# Drop and swing



## spokanejoe (Sep 16, 2006)

I made a kicking /hangman prop using a windshield wiper motor. 
I have a pair of huge spruce trees in the front of my house to hang him from, which is lit beautifully. As you approach my house ,the branches of the trees hide the hanging man till you are almost underneath him. My plan was to start his kicking and scare people when they got to that point.
I would really,really like to make it drop a few feet ,kick and then rise back to its starting position.
Anyone have an idea that might not be too expensive that would allow the drop and then the retraction?
Thanks :jol:


----------



## spinman1949 (Jun 29, 2009)

*Another motor ?*

You could use another motor to move an arm that would raise the rope. On the motor mount a mag clutch. They are fairly common and can be found in 12 volt variety. 24 volt is more common.
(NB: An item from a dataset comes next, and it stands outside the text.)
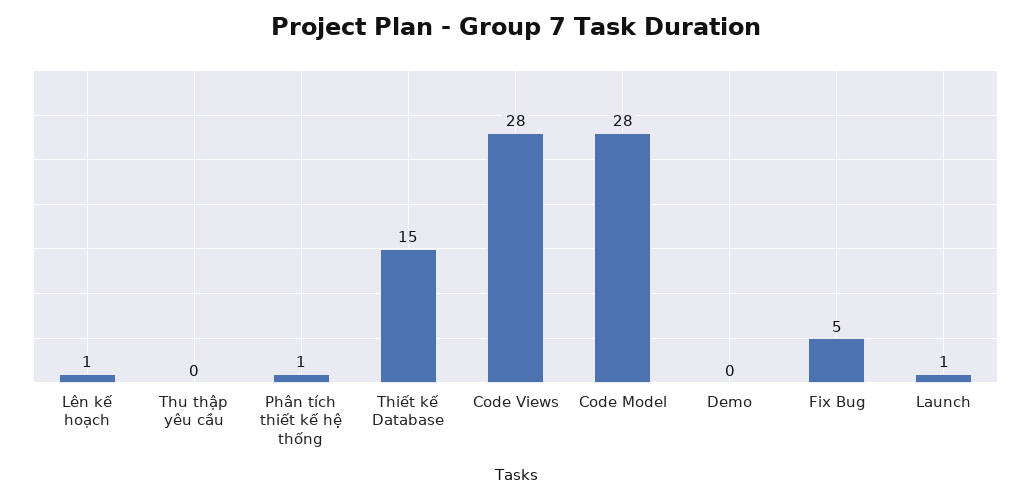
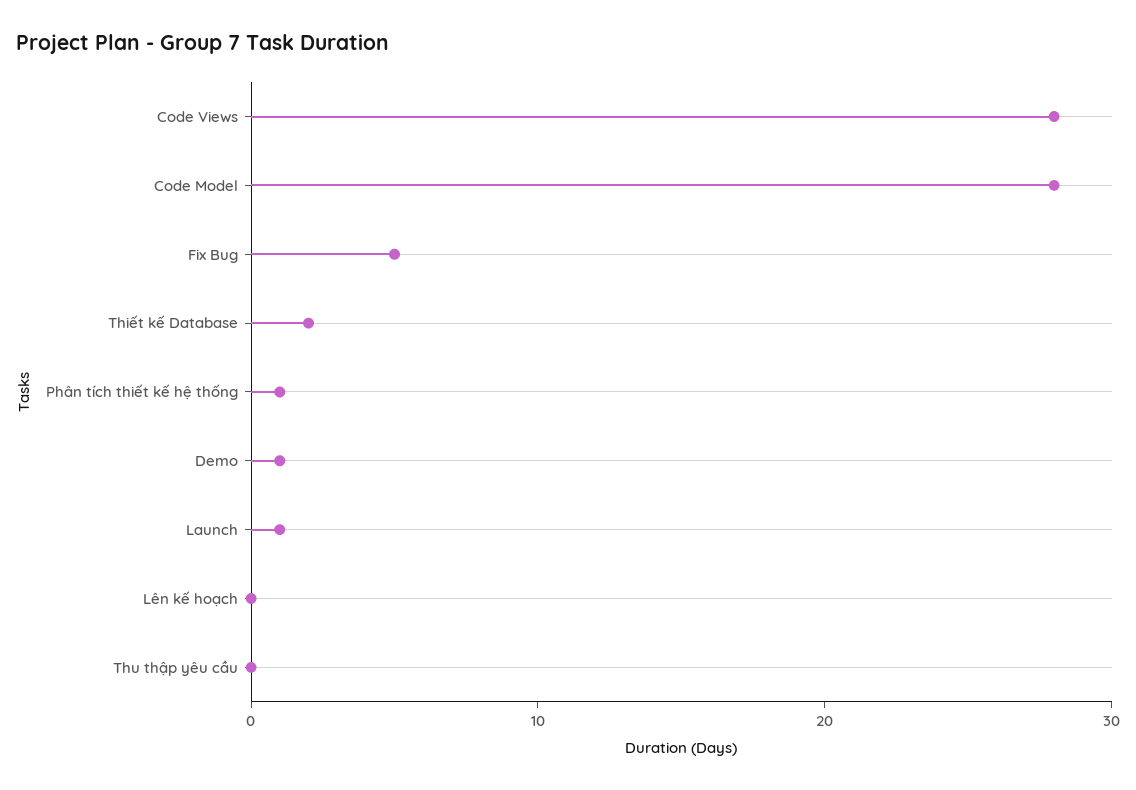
Lên kế hoạch: 1 -> 0
Thiết kế Database: 15 -> 2
Demo: 0 -> 1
So you mount this motor to the tree with an arm mounted to the motor and clutch. The motor should be a slow RPM gearmotor with lots of torgue. Put a small pulley that will fit the rope on the end of the arm. Apply power to the motor and clutch. This will raise the arm and the rope. Once the arm is fully raised you cut the power to the motor, but leave the power to the clutch. These clutches are designed to stay energised, but you could also have a latch, but this would require more control. IE a solenoid to release. So now your victim approaches. You release the power to the clutch. The arm is released and the body drops and swings while you apply power to the wiper motor. Micro switches could control much of this. A micro switch could be set to provide voltage to the wper motor once the arm drops to its bottom stop. The motor to winch the body up could be controlled my a micro switch at the top of the arm movement. In this case the switch would be wired to run the motor until the arrm reaches the top. The motor will run during the prop activity, but that should not be a problem since the clutch is really the control. Now as to the clutch. Manual control would be the easiest. Again simple micro switch with a long cord so you can be away from prop. Or you can get one of those cheap remote controls. Bottom line. You push the button down to energise the clutch and hold until your victim is on target.


----------



## spinman1949 (Jun 29, 2009)

*A simple diagram.*

|------------------O--Rope Anchor 
| 
pully O-------Arm-----------------Motor/Clutch
|
|
|
|
|
|
Body

When clutch releases arm will swing down allowing rope to drop and swing to the right. You will want to put a fairly wide Y shaped guide to catch the rope and direct to the pully when you want to raise again.


----------



## hpropman (Jul 27, 2008)

you can also use a pneumatic cylinder to raise and lower the rope. You would need a long cylinder though. Probably 36" or so.


----------